Text segment —
(begin)

Abstract

The construction quality of the bolt is directly related to the safety of the project, and, as such, it must be tested. In this paper, the improved complete ensemble empirical mode decomposition (ICEEMD) method is introduced to the bolt detection signal analysis. The ICEEMD is used in order to decompose the anchor detection signal according to the approximate entropy of each intrinsic mode function (IMF). The noise of the IMFs is eliminated by the wavelet soft threshold denoising technique. Based on the approximate entropy and the wavelet denoising principle, the ICEEMD-De anchor signal analysis method is proposed. From the analysis of the vibration analog signal, as well as the bolt detection signal, the result shows that the ICEEMD-De method is capable of correctly separating the different IMFs under noisy conditions and also that the IMF can effectively identify the reflection signal of the end of the bolt.

1. Introduction

The bolt anchoring system is subject to the geological conditions and the construction technology effect. If there are any hidden dangers that have not been detected, then it will cause engineering accidents and serious economic losses. Therefore, the construction quality of the bolt anchorage must be checked, so as to ensure the safety of the project. During the early stage, the detection of the anchor’s anchoring quality is mainly based on the drawing test [1–3]. However, this method will cause damage to the anchoring system. The method is also not suitable for large-scale detection and cannot be fully reflected [4–6].

(end)

Material provided —

(begin)

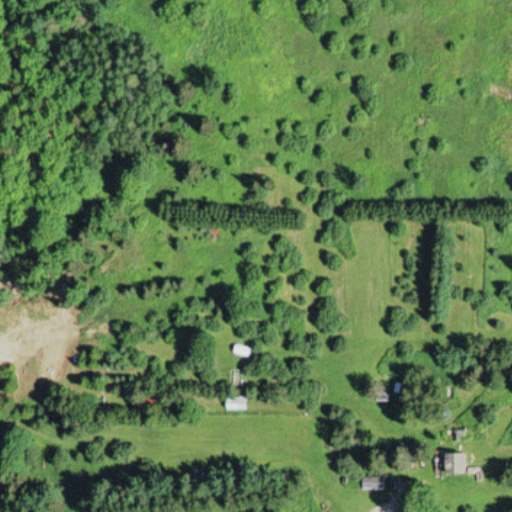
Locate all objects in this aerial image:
building: (235, 379)
building: (451, 466)
building: (371, 485)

(end)

Work to do — Please set down everything from "1. Introduction" down to "fully reflected [4–6]." in the bolt detection text above, word for word.

Exercise response —
1. Introduction

The bolt anchoring system is subject to the geological conditions and the construction technology effect. If there are any hidden dangers that have not been detected, then it will cause engineering accidents and serious economic losses. Therefore, the construction quality of the bolt anchorage must be checked, so as to ensure the safety of the project. During the early stage, the detection of the anchor’s anchoring quality is mainly based on the drawing test [1–3]. However, this method will cause damage to the anchoring system. The method is also not suitable for large-scale detection and cannot be fully reflected [4–6].